I´m intrigued as to how linguists could date the introduction of ceceo to the 16C. Apart from the obvious fact that no recordings exist, spelling was (and perhaps still is) notoriously unreliable as a guide to pronunciation.

Re: “A man who carries a cat by the tail learns something he can learn in no other way?”

Thanks to CreadurMawnOrganig and others for putting me right on Spanish pronunciation! Also the lairy tale of the origins of the Spanish lisp:

("Sometime in the distant past, there was a Spanish king who had a lisp. As a mark of deference to their leader, all his courtiers were obliged to speak the way he did. In due course, this became the standard pronunciation within the Spanish aristocracy, and then, over generations, it filtered through into the vernacular.")

There’s the same tale about the throatal Northumberland ‘r’ - or rather, "hrhrhrhrhrrrh…" A Duke of Northumberland in the back whenever had this peculiarity of speech and again, this was adopted out of deference by those around him.

North-Eastern folk tales are often manifestly off-the-peg versions of widespread fables whose relationship with local fact is casual or non-existent. The one about the Northumbrian ‘r’ is probably in this category.
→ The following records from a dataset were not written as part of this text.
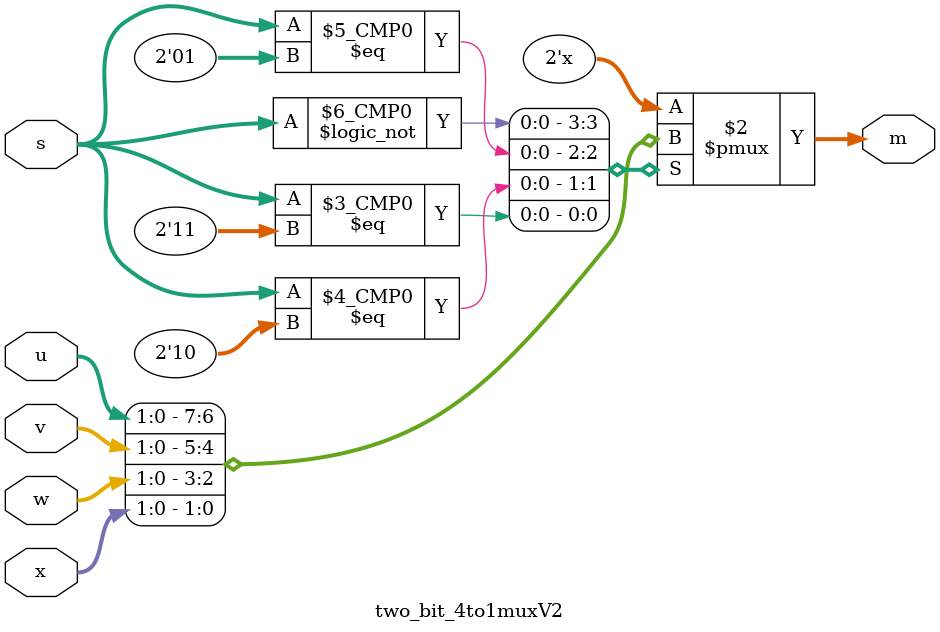
<source format=v>
module two_bit_4to1muxV2 (s,u,v,w,x,m);
 
	input[1:0] s;
	input[1:0] u,v,w,x;
	output reg[1:0] m;
	
	reg[1:0] t1, t2;
	
	//complete always blocks (look at one_bit_4to1muxV2.v for hints. Should look the same)
	
	always @(*) begin
		case(s)
			2'b00 : m = u;
			2'b01 : m = v;
			2'b10 : m = w;
			2'b11 : m = x;
			default : m = 2'b00;
		endcase
	end
endmodule

</source>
But often enough, one can never quite know!

Re: “A man who carries a cat by the tail learns something he can learn in no other way?”

There are places in Spain where they don’t ‘lisp’. Try tuning into one of those football programmes where they go round each stadium getting an update on the match from a local reporter.

(I don’ t watch football, but I was once in Spanish bar that had the telly on)

Re: “A man who carries a cat by the tail learns something he can learn in no other way?”

[*What have YOU learned the hard way by visiting sessions?*]

• A bad night in a session is still better than a good day at work.

• If you start up The Rakes of Mallow and nobody plays along, it’s not because no one knows it.

• It’s not how many tunes you know, it’s how many you play well

Re: “A man who carries a cat by the tail learns something he can learn in no other way?”

"• A bad night in a session is still better than a good day at work…"

I’m not so sure about that one!

Perhaps your session consists of trad gods who unconditionally welcome your presence, and a bad night is merely one when you start a set and fluff it…:-).